● **Available data**:

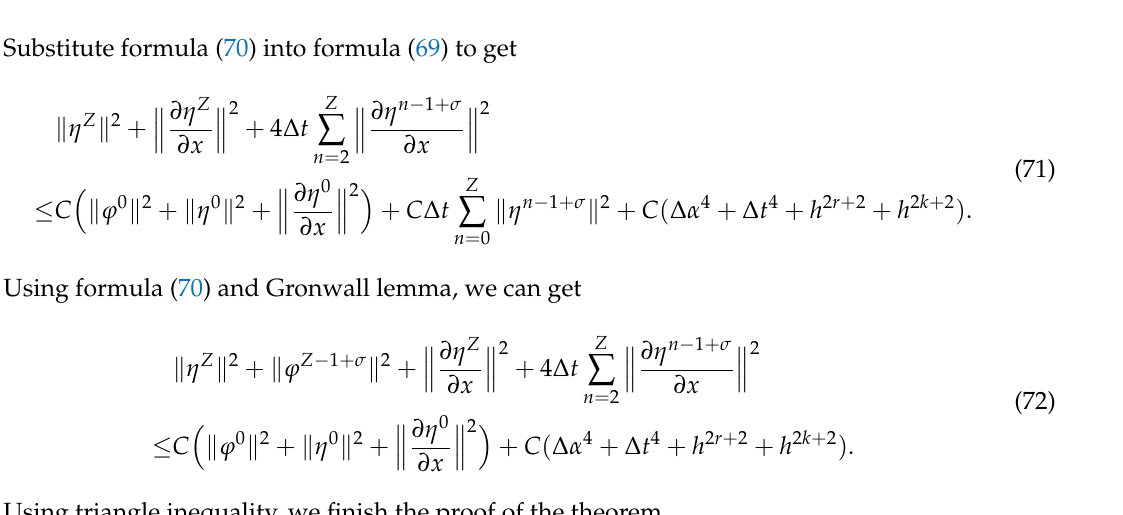
Table 1. The errors and convergence rates in time with ∆ α = 1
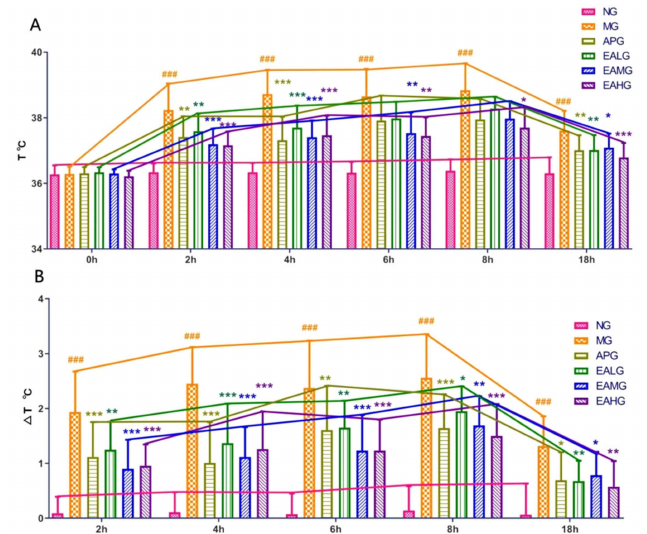
Figure 2. Antipyretic effects of Aspirin and EA. ( A ): The temperatures were measured at 0, 2, 4, 6, 8 and 18 h after yeast administration ( n = 8). ( B ): Temperatures change value at 2, 4, 6, 8 and 18 h after yeast administration ( n = 8). p value is for individual time point. (### p < 0.001, vs. NG, indicates significantly different results compared with NG; * p < 0.05, ** p < 0.01, *** p < 0.001, vs. MG, indicate significantly different results compared with the model that was incubated with 15 mL/kg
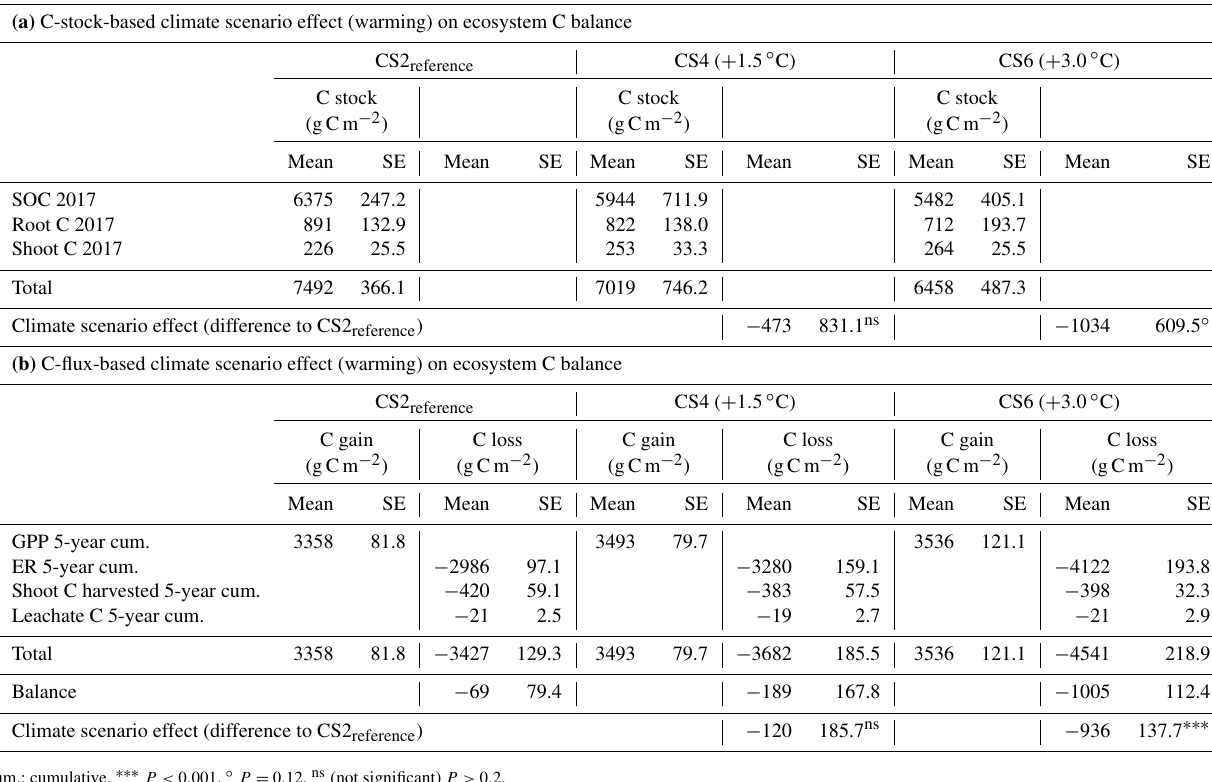
Table 3. Net ecosystem C balance for CS2 reference , CS4 and CS6, alternatively based on C stocks (a) and C fluxes (b) . Data for all stocks and fluxes are means ± 1 SE from the same six control monoliths per CS that received neither irrigation nor additional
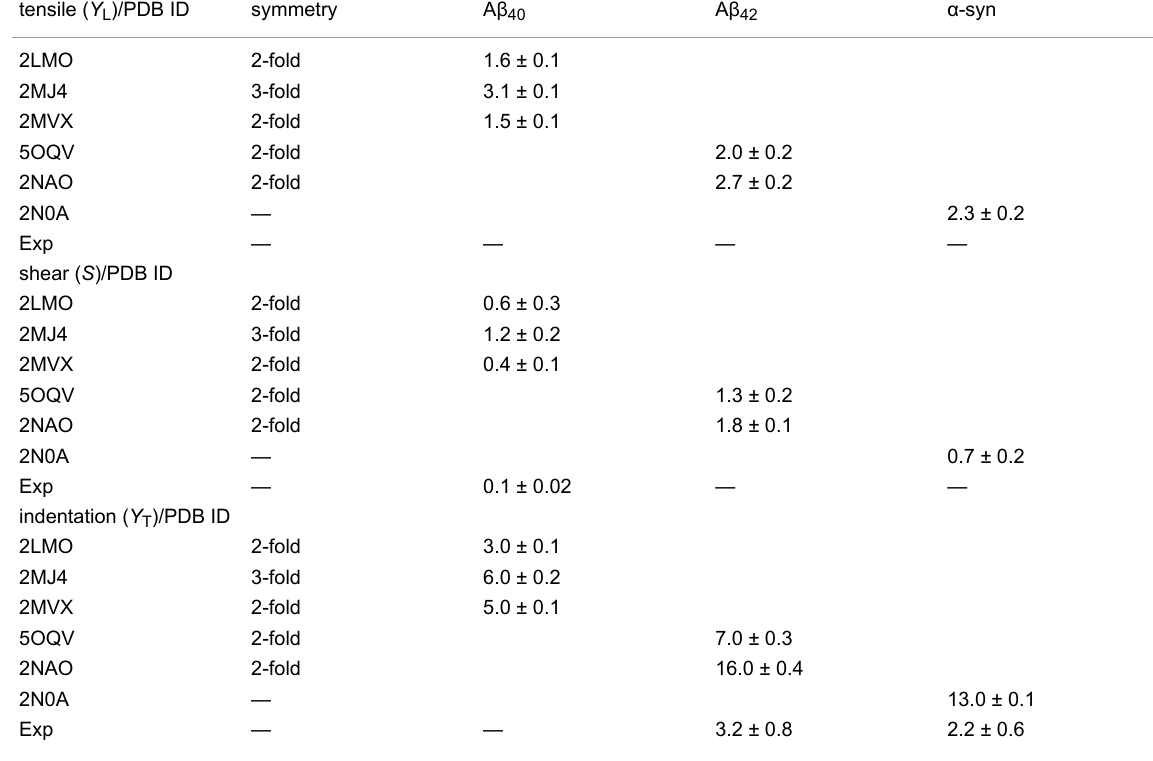
Table 2: The elastic moduli in GPa for the A β 40 , A β 42 and α -syn from experiment and our CG model. The structural symmetry of β -amyloid (if speci- fied in the literature) is given next to the PDB entries. The experimental results regarding indentation for A β 42 and α -syn have been taken from [30]. The experimental values for the shear modulus ( S ) for β -amyloids have been taken from [62], while the experimental values of S and Y L for α -syn are currently unknown.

● **Exercise**: Everything from the line above that contains "Figure 2. Antipyretic" down to the line that contains "Table 3. Net" must be reproduced exactly, both ends included. Omit the pictures.

● **Output of the task**:
Figure 2. Antipyretic effects of Aspirin and EA. ( A ): The temperatures were measured at 0, 2, 4, 6, 8 and 18 h after yeast administration ( n = 8). ( B ): Temperatures change value at 2, 4, 6, 8 and 18 h after yeast administration ( n = 8). p value is for individual time point. (### p < 0.001, vs. NG, indicates significantly different results compared with NG; * p < 0.05, ** p < 0.01, *** p < 0.001, vs. MG, indicate significantly different results compared with the model that was incubated with 15 mL/kg
Table 3. Net ecosystem C balance for CS2 reference , CS4 and CS6, alternatively based on C stocks (a) and C fluxes (b) . Data for all stocks and fluxes are means ± 1 SE from the same six control monoliths per CS that received neither irrigation nor additional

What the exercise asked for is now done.